Chanticleer far surpassed my expectations, and it brought me to the realization that I have a serious ailment common to many gardeners. Once I entered the garden, I was overcome by a nervous frenzy, a feeling of being out of control, without enough time to see, enjoy and remember the sheer variety of plants, the amazing use of color, the intricate plantings around the houses (Chanticleer is on the grounds of a former private estate), the use of exotic, tender plants in astonishing combinations - all this in the enclosed courtyards around the residences - then the open landscape offering more surprises and pleasures. By the end of the visit, I felt as if I'd eaten three large cakes with butter cream frosting, almost sickened with the sensory bombardment. I am a plantaholic.

I'm glad to be back home, in my own much smaller, much simpler garden. In recovery.

Is there a cure for this condition?

(I'll put up some pictures after I've had time to sort through them.)


  1. On a visit to my brother's house, I made the whole family go to Chanticleer. I thought for sure that being the only possessed gardener, they would have to drag me out. However, they had such a good time that the gardener was through before they were. Perhaps I should have taken their approach and just enjoyed the garden, the colors, and the sites. I was too busy looking at which plants were which, asking if I could grow them or had room. A classic case of not seeing (enjoying) the forest for the trees.

  2. Les,

    This is obviously a pleasure garden (as Chanticleer makes clear in its literature). Many people were just sitting, talking, enjoying the views. I was the only crazed gardener earnestly trying to make the most of my two hours there. I hope future visits will be calmer, and at a more pleasurable pace.
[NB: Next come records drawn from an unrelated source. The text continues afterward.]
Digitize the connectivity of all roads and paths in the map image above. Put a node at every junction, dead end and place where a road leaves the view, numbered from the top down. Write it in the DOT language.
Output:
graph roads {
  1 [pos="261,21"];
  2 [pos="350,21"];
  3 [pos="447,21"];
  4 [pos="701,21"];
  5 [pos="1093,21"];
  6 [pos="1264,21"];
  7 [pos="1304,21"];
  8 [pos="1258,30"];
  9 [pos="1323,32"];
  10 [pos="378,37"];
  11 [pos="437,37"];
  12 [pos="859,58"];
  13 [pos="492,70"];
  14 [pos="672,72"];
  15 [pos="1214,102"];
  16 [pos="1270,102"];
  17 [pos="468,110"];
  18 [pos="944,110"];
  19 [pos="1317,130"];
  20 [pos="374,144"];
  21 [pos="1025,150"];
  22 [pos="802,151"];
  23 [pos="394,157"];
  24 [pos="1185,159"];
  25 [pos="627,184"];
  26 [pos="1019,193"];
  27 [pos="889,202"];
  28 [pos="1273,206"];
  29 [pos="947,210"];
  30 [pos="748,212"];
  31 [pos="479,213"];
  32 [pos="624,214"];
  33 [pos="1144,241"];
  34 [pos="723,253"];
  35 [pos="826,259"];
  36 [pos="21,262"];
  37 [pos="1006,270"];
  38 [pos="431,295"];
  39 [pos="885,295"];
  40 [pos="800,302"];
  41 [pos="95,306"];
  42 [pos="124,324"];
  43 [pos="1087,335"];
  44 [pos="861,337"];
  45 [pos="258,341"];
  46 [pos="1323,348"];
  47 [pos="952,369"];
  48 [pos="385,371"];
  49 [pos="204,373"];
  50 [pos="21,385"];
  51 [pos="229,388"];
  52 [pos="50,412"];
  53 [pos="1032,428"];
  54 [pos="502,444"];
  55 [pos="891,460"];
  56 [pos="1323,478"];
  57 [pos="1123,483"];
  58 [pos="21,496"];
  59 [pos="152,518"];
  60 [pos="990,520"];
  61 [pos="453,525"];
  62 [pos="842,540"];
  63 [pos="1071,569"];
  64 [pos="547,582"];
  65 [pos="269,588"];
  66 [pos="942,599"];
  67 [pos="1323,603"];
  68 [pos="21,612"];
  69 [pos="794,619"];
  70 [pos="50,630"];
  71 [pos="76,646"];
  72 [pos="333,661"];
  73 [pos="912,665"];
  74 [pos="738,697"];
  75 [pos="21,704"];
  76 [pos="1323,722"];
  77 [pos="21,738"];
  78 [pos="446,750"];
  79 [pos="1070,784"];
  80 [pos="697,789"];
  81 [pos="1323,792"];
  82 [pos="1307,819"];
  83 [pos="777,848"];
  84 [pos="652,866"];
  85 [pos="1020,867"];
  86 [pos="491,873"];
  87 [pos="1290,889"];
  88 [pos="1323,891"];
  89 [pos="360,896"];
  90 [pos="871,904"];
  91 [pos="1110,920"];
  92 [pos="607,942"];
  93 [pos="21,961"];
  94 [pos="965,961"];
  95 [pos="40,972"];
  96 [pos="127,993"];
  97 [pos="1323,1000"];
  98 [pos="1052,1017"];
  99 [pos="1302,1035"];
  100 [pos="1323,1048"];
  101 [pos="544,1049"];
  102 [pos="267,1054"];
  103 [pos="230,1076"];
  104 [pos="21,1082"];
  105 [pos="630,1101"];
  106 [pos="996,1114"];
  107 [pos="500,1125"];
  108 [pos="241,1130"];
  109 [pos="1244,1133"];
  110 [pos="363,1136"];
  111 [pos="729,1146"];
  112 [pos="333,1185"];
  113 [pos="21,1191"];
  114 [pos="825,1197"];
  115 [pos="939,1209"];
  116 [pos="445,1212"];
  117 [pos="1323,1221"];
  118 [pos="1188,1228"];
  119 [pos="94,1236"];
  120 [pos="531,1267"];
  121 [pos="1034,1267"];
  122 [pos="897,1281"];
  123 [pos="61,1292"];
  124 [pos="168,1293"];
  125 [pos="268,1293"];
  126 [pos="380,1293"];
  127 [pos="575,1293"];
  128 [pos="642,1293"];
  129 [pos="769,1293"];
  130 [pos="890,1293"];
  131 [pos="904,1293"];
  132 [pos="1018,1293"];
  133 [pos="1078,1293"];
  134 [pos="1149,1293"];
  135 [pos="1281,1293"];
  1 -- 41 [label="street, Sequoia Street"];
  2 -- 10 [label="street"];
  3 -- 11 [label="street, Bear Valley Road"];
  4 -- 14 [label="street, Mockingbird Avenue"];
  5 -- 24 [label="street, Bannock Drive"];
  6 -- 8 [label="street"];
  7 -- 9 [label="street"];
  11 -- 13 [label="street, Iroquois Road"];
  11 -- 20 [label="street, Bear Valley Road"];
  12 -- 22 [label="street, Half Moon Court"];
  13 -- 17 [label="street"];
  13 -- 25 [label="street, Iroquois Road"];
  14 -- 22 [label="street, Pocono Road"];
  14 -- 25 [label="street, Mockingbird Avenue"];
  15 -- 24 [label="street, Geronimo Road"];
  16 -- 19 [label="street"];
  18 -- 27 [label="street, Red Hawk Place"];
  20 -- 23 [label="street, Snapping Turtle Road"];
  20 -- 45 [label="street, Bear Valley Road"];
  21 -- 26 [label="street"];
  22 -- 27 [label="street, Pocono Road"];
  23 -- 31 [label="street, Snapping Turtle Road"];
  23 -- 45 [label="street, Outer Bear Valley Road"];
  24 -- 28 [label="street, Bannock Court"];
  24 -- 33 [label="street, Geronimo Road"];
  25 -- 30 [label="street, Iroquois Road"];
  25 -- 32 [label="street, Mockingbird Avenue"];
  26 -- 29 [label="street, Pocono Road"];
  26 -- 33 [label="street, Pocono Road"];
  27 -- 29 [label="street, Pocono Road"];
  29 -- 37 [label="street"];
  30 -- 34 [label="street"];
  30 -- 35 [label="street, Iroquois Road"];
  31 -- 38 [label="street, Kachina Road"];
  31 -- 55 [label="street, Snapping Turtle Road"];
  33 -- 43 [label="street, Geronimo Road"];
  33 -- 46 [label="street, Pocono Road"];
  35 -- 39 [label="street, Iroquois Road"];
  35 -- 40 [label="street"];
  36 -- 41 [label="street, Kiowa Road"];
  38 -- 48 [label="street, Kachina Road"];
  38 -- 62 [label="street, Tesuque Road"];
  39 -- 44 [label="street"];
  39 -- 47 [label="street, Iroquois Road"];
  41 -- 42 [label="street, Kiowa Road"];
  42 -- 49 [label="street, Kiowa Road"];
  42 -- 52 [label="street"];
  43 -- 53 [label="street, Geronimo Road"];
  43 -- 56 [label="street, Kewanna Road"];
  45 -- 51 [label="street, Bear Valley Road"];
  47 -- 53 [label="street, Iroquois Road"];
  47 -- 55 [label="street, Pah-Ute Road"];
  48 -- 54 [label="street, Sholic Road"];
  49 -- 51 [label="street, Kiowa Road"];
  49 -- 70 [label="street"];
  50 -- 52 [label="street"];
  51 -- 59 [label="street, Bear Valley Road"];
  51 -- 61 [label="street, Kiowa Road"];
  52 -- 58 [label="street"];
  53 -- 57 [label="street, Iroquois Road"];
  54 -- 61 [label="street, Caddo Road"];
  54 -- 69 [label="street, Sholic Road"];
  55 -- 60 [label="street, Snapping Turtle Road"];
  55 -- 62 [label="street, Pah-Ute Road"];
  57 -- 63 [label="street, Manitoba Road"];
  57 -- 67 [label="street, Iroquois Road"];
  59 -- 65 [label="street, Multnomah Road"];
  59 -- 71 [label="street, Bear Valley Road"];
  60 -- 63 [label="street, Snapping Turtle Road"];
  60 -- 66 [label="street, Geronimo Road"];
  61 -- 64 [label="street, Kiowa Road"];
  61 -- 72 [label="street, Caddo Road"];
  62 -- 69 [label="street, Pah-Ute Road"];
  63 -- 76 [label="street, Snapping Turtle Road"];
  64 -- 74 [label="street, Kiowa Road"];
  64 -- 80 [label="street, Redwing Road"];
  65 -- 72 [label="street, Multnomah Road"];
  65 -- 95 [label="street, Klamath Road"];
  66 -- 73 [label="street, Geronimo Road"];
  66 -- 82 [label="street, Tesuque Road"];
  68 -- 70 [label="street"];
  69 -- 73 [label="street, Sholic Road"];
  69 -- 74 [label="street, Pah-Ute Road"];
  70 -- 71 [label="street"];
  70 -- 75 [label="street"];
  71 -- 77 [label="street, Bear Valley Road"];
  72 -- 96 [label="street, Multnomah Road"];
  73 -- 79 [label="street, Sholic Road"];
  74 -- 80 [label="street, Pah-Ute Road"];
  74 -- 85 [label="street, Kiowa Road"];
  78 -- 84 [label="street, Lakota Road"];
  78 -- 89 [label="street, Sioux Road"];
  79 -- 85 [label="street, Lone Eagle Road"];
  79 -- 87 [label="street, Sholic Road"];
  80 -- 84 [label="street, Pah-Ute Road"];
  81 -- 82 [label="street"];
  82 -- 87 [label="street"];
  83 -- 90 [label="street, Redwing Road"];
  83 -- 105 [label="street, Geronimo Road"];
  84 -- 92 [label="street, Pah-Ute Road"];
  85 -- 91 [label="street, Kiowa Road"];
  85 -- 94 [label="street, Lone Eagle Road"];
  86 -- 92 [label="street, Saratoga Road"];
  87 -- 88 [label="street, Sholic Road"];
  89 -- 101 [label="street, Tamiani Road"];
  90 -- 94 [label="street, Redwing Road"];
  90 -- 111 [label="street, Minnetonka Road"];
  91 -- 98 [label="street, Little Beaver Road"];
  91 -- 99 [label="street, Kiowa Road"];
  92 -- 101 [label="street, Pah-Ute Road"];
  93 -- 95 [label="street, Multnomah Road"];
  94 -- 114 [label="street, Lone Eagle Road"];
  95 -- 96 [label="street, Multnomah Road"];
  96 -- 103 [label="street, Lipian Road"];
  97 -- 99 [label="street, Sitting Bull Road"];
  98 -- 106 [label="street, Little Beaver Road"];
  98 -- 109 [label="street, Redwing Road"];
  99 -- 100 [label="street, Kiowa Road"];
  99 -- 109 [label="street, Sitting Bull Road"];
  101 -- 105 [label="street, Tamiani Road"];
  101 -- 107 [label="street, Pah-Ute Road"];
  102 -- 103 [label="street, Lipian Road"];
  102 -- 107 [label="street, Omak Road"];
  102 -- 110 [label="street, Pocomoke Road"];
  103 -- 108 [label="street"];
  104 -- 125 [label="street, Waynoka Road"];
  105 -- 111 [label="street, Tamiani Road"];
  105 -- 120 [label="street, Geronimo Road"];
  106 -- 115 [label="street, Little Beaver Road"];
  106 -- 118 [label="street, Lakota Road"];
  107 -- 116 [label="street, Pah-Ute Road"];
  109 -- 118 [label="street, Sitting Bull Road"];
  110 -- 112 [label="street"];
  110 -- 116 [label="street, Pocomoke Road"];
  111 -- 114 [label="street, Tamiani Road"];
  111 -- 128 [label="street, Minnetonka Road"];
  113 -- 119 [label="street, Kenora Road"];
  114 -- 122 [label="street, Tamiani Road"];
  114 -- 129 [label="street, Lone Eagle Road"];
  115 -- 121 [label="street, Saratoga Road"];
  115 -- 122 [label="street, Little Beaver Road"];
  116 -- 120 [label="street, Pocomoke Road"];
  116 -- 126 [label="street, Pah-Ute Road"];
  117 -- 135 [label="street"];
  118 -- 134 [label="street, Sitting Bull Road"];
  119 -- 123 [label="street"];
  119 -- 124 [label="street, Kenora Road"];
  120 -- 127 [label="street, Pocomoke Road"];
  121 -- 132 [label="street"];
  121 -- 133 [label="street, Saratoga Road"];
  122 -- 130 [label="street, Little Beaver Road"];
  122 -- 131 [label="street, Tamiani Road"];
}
  3. I have often read about Chanticleer on blogs, I thought the article in Gardens Illustrated showed a different view and was very interesting.

    I love your description of garden visiting (at least for the very best gardens) - "sensory bombardment" is how I often feel and it is addictive! I am off for a weeks holiday, next week - you guessed it lots of garden visiting.

    Best wishes Sylvia (England)

  4. Have a good week of garden visiting. I wish I could do the same.

  5. Thanks for the wonderful slideshow! I would really like to see it in springtime with the fields of Narcissus in bloom.

  6. Lynn,

    I seem to see other gardens only in autumn, when mine slows down. Have to try to get to Chanticleer earlier in the season next year.